The story of the Bible, which is the true story of the heavens and the earth, is the story of the unrelenting mercy of God—the overwhelming, never-ending, reckless love of God—as the song says. It is the story of a God who calls out to his broken image bearers from the day we hid from him in the garden of his delight to the day he cried out from the cross, “Father, forgive them for they know not what they do,” and “It is finished!” and every single day since. It is the story of a God who walked into the darkest night of his people and shattered the shackles of their slavery and—”split the sea so we could walk right through it, drowning our fears in perfect love”—as the song says.
This God, our God, is on a mission that can only be described with the word mercy. It is a mercy so comprehensively intense he has identified and bound himself up with us forever in history and eternity.
Say it with me church: “For God so loved the world he gave his only begotten son that whoever believes in him will not perish but have everlasting life.” (John 3:16)

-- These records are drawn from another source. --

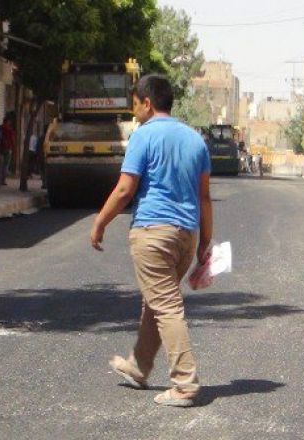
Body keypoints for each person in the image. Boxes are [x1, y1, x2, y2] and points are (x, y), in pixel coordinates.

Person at [90, 74, 212, 407]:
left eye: (135, 105)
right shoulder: (195, 140)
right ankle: (139, 366)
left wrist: (100, 222)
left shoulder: (144, 136)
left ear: (147, 102)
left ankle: (185, 384)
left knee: (166, 306)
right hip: (186, 235)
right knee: (156, 301)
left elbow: (126, 189)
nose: (135, 113)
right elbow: (204, 197)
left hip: (153, 234)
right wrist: (205, 242)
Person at [0, 112, 16, 188]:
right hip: (7, 148)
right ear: (8, 122)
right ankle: (3, 180)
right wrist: (14, 148)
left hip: (0, 148)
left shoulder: (0, 128)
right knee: (5, 165)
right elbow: (12, 140)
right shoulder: (10, 130)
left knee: (0, 164)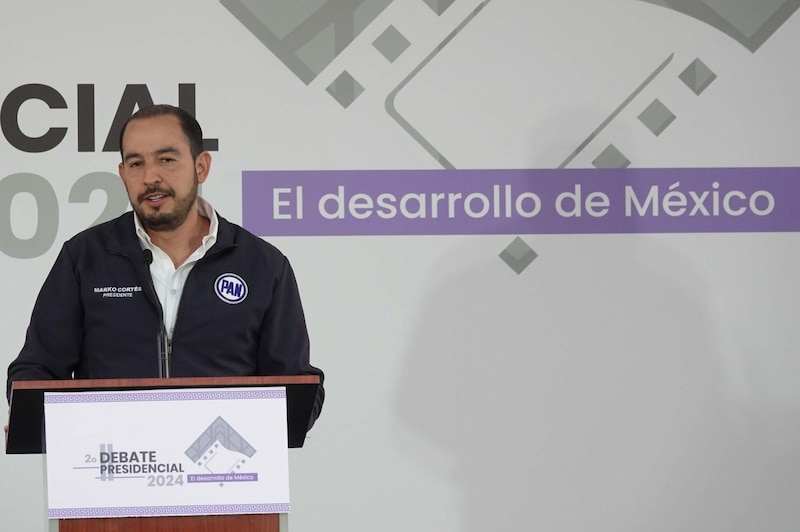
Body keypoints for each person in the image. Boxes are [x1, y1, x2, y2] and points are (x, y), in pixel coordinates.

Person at [6, 104, 323, 428]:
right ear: (122, 174)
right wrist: (34, 418)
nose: (150, 177)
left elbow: (296, 389)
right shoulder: (85, 257)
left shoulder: (262, 264)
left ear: (201, 166)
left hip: (224, 470)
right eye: (136, 164)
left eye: (166, 160)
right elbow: (36, 370)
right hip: (111, 467)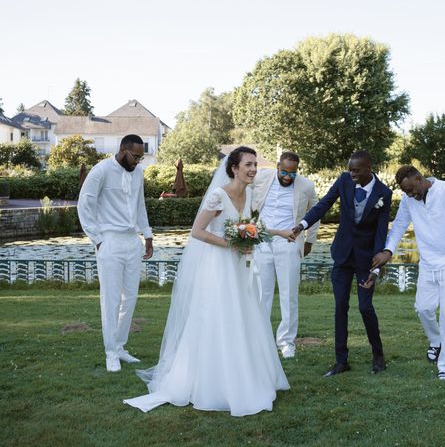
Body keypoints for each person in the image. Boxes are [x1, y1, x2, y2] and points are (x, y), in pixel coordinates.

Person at [124, 146, 289, 416]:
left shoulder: (247, 194)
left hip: (239, 268)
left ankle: (247, 376)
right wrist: (231, 244)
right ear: (234, 168)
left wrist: (279, 232)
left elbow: (250, 227)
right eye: (248, 164)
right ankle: (213, 383)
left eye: (255, 164)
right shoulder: (217, 195)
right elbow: (198, 232)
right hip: (219, 267)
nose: (253, 169)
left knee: (245, 316)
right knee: (219, 318)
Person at [291, 151, 392, 376]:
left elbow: (381, 232)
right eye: (350, 169)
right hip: (342, 255)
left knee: (365, 307)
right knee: (340, 307)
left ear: (369, 167)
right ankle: (341, 360)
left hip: (367, 259)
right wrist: (302, 225)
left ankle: (378, 355)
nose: (351, 173)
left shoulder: (384, 193)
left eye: (356, 170)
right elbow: (324, 205)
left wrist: (376, 267)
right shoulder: (344, 180)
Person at [369, 166, 445, 380]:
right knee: (423, 308)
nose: (411, 195)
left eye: (412, 189)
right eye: (406, 192)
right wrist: (388, 251)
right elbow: (399, 225)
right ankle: (436, 341)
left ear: (420, 178)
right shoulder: (409, 199)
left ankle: (444, 365)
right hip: (427, 263)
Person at [77, 134, 153, 373]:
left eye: (141, 157)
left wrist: (147, 234)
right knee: (110, 299)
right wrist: (97, 240)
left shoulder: (138, 173)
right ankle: (110, 352)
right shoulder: (101, 170)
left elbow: (140, 205)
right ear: (122, 149)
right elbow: (84, 204)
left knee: (129, 298)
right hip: (109, 241)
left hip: (132, 242)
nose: (138, 161)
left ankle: (120, 347)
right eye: (135, 156)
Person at [252, 151, 319, 359]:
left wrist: (309, 240)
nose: (288, 177)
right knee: (261, 294)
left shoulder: (306, 186)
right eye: (284, 172)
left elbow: (314, 214)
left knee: (289, 294)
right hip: (262, 242)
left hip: (289, 243)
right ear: (277, 165)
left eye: (293, 173)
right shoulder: (261, 177)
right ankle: (260, 339)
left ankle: (286, 342)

God has thrown open the doors of his kingdom and invited everyone inside. The door is Jesus. And he ultimately chooses all who choose him. Though many will not choose him, he wills and works that all would. And he’s given us one job—to participate in this most merciful work of redemption.
Prayer
Abba Father, thank you for your mercy, which is over all your works. Thank you for giving mercy a name: Jesus. Thank you for swinging wide the door of your kingdom to sinners like us who you are making to be saints like him. And thank you for imbuing us with Jesus’s very magnetism, the Holy Spirit, who draws people to you through us. More of that Holy Spirit! More! And thank you, like Peter said, that you are not slow to keep your promises but rather patient, “not wanting anyone to perish, but everyone to come to repentance.” We choose you, Jesus. I choose you. Thank you for choosing me. Praying in Jesus’s name, amen.